Seems like every season has at least one Molecular Weirdo, going all the way back to Marcel Vigneron in season two, the OG Top Chef Molecular Weirdo. My foams, my delicious foams!
Anyway, Buddha proved Jackson chose correctly when their doppelganger duo of… uh… Jackson’s deconstructed everything bagel paired with Buddha’s dada-ist bon-bon melange had Padma gushing “this might be the best dessert we’ve had on Top Chef.”
I swear I’ve heard Padma say some version of this like 16 times in the four years I’ve been recapping this show. She gets all loosey-goosey with the superlatives when she’s hammered. “Best fondue everr? I sure think sho! (hic).”
Anyway, I’m convinced Buddha is going to become the favorite I’ve always thought he was at some point. Aaaaany second now…
2. (+1) Jackson Kalb
AKA: Magoo. Andrew Lunk. Leghorn. Lurch. Bateman. Napholeon Dynamite.
Leghorn opened this episode cooking an ostrich sausage biscuit, which has to be some kind of giant-bird-on-giant-bird crime. Is there no solidarity among giant goofy-looking flightless birds? He also tried to fry some cheese again. Dude can’t stop trying to make crispy cheese happen. Luckily this is America, and we f*ckin love deep-fried cheese, so Leghorn managed to totally redeem himself with the big win and the advantage going into the elimination.
The advantage wasn’t immunity, much to the goofy lurker’s chagrin, but he capitalized nonetheless by choosing Buddha, which worked out well and won them both the big win. 10 bucks says his sense of smell comes back right just in time for some mistake that gets him eliminated.
1. (even) Damarr Brown
AKA: James Beard. Catchphrase.
At this point even my 8-year-old stepson I force to watch this show with me thinks Damarr is the odds-on favorite. He landed yet another top three finish in the biscuit challenge this week, for his “drop biscuit” (great nickname for your mom’s– dammit I promised myself no bad mom jokes this week), which he served with shirred egg. Another thing I just learned about.
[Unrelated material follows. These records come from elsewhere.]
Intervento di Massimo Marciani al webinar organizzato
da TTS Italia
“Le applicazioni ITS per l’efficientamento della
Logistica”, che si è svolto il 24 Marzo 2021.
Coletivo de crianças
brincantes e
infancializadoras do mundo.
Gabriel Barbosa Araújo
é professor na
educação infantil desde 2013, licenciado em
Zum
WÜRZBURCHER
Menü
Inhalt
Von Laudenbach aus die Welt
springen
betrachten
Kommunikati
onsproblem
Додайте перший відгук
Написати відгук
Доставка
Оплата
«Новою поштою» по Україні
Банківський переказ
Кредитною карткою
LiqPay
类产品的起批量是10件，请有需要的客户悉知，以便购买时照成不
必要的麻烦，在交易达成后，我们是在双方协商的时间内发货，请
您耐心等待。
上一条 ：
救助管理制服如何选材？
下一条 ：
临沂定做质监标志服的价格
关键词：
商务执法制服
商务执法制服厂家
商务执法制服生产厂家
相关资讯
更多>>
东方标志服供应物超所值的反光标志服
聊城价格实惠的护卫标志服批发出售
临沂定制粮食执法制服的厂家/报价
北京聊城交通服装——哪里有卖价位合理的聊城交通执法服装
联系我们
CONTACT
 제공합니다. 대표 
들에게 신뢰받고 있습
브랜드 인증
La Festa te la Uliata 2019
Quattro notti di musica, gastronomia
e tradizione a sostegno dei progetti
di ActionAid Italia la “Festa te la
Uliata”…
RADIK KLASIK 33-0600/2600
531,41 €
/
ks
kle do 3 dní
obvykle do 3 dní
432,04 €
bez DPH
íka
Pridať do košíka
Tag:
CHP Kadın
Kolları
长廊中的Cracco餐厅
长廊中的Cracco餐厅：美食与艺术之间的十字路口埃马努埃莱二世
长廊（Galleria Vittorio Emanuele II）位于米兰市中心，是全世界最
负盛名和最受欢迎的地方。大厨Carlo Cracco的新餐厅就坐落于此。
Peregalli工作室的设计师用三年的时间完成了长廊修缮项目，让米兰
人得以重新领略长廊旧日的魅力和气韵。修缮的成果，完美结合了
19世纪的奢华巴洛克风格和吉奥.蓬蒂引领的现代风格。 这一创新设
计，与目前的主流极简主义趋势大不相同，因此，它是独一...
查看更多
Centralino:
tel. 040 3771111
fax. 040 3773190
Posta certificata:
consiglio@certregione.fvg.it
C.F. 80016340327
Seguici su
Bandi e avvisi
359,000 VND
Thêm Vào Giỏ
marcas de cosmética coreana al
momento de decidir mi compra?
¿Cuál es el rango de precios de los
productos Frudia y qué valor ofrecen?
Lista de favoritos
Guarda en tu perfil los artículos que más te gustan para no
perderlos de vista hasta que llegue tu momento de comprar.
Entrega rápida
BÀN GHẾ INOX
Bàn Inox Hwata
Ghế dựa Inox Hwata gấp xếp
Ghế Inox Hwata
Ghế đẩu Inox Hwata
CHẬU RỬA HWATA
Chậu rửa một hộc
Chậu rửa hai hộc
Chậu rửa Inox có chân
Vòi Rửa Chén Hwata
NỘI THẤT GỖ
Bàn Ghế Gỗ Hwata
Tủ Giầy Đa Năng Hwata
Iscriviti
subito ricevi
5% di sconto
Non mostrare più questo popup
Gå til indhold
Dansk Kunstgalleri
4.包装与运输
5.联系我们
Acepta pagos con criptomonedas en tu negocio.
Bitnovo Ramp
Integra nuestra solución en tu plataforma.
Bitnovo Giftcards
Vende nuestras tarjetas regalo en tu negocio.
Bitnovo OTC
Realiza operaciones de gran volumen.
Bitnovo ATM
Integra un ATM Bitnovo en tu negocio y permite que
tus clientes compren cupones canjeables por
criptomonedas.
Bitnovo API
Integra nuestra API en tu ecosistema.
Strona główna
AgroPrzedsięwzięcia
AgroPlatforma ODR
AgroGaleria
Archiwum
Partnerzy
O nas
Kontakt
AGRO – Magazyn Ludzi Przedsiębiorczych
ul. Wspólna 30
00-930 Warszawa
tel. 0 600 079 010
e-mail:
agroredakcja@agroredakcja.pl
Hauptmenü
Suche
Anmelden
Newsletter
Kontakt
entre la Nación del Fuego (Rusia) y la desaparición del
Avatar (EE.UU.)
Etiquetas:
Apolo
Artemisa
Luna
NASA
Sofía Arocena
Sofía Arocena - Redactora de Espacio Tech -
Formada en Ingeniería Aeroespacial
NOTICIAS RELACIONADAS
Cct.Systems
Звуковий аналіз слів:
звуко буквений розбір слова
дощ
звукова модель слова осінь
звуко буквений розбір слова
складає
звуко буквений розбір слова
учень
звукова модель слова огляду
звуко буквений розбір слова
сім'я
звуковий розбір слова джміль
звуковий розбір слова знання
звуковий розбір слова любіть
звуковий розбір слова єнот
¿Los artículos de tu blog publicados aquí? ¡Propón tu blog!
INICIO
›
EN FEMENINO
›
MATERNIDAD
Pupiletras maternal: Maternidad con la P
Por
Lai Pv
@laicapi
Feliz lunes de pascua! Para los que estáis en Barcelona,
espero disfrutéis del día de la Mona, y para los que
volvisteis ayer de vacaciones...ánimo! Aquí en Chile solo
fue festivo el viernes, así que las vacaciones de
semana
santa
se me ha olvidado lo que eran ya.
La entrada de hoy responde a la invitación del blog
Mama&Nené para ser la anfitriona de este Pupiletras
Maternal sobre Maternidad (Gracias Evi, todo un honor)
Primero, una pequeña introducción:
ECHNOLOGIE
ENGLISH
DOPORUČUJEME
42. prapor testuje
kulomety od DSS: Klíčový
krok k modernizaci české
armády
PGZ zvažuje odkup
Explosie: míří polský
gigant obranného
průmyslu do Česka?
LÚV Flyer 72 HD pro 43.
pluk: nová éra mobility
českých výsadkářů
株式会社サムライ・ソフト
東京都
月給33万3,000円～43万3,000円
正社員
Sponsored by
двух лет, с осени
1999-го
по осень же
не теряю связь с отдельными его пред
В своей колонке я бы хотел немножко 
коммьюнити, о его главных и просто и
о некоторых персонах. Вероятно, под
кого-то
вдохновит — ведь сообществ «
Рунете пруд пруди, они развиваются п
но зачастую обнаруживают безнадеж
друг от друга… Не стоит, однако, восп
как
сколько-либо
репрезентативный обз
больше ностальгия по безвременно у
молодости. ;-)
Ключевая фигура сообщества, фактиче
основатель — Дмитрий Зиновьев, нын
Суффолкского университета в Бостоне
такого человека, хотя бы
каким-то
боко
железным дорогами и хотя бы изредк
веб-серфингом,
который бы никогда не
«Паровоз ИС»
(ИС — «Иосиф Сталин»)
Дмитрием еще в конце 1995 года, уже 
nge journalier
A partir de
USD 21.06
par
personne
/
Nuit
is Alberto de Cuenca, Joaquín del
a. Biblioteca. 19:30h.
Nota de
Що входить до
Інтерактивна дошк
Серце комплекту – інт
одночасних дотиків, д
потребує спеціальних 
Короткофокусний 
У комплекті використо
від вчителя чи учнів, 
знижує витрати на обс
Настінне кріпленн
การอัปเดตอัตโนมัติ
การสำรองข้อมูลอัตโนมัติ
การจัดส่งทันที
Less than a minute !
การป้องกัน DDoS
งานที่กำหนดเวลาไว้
No, he didn’t end up winning the elimination challenge, but he was going against two separate gastronomy warlocks, all while being asked to do a savory doppelganger for a damned ice cream sandwich. So what did Damarr do? He made chicken liver mousse and stuck it between two slices of cornbread and he still managed to keep out of the bottom (that ice cream sandwich was a lot of things, but apparently it wasn’t “too sweet”). The almost pathologically low-key Damarr carries himself as if he’s vaguely annoyed that they haven’t just named him the winner already and I honestly can’t say I blame him.